## Provided material
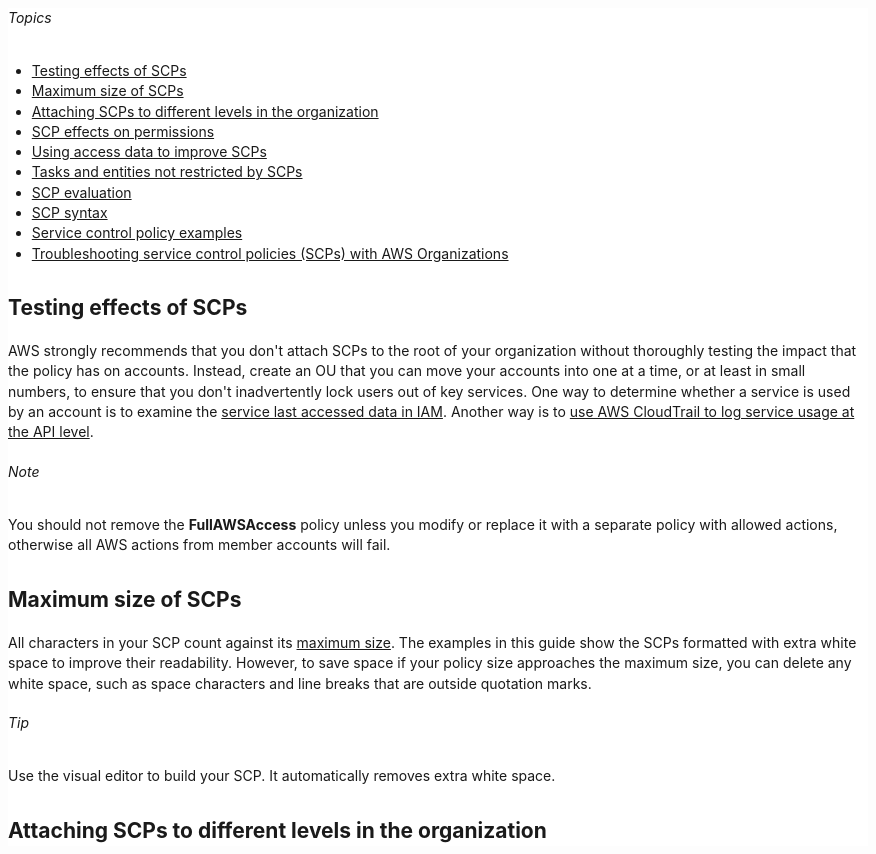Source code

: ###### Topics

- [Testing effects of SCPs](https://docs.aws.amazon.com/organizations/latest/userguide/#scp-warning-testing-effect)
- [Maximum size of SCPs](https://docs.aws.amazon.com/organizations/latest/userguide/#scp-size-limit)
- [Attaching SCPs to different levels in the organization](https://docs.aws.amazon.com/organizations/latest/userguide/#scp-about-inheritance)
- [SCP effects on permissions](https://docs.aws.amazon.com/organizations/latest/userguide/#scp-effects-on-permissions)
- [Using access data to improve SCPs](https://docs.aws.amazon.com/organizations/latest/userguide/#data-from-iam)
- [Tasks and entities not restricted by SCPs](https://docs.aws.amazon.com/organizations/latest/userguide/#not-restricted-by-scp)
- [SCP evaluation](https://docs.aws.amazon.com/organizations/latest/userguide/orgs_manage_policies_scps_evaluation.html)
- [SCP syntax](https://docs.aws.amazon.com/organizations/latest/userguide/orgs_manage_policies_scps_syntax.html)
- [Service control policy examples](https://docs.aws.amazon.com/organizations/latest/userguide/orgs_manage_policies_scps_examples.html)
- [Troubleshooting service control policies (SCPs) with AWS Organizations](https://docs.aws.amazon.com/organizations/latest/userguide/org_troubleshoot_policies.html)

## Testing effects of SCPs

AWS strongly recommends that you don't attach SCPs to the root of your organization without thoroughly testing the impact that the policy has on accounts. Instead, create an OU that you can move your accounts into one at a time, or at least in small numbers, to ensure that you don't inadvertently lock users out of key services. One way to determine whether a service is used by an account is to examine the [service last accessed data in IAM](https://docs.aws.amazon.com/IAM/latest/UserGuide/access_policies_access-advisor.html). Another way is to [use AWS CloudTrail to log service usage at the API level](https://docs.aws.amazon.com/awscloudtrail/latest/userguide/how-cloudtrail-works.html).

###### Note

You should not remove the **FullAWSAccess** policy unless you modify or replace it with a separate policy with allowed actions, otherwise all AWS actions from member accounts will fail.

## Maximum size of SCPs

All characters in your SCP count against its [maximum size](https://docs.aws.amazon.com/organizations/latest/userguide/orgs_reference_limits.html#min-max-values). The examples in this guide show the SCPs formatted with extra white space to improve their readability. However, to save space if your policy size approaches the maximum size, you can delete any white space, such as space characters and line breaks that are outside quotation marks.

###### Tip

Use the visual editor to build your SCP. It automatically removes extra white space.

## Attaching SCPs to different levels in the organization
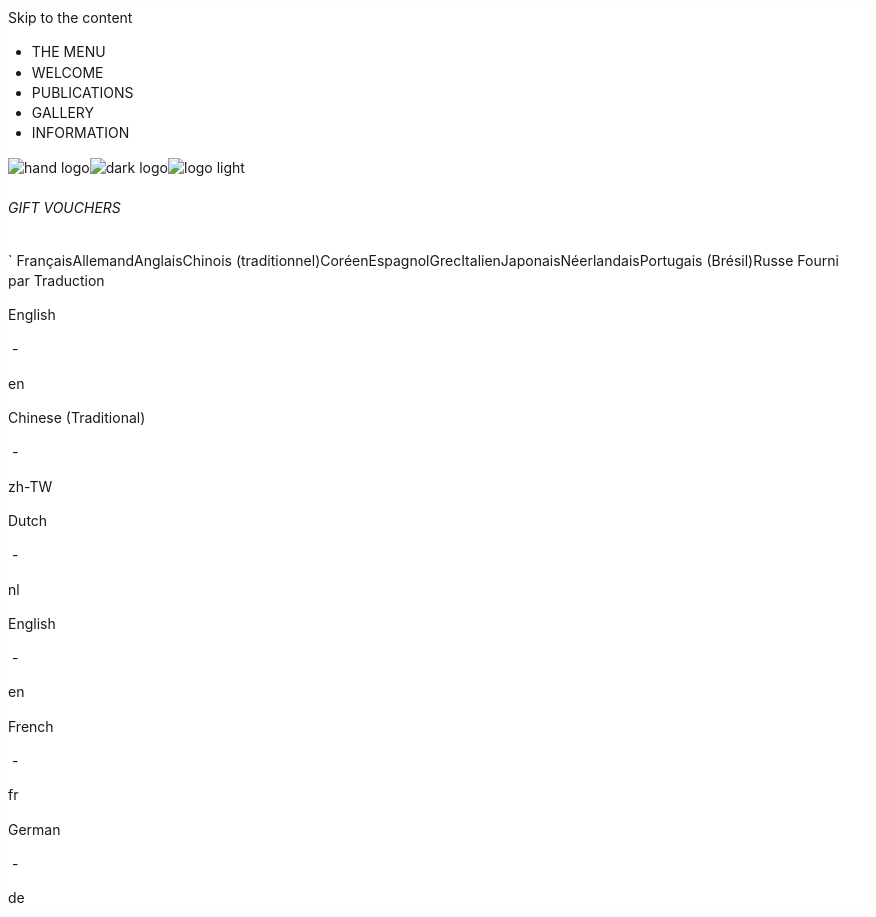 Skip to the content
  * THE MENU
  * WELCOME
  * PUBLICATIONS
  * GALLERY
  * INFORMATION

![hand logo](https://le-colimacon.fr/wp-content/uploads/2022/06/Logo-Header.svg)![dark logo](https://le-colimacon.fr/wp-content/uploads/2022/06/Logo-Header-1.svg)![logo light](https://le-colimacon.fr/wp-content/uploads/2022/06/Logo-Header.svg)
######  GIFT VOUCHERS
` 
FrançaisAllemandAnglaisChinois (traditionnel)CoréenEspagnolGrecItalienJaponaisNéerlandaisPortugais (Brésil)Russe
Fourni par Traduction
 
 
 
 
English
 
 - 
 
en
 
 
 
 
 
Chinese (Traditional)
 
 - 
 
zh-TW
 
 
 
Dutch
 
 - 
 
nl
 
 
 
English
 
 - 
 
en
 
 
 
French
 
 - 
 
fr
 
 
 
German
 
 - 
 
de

## Instructions for the task
From the data above, copy out each line that contains the word "white".

## Final answer
All characters in your SCP count against its [maximum size](https://docs.aws.amazon.com/organizations/latest/userguide/orgs_reference_limits.html#min-max-values). The examples in this guide show the SCPs formatted with extra white space to improve their readability. However, to save space if your policy size approaches the maximum size, you can delete any white space, such as space characters and line breaks that are outside quotation marks.
Use the visual editor to build your SCP. It automatically removes extra white space.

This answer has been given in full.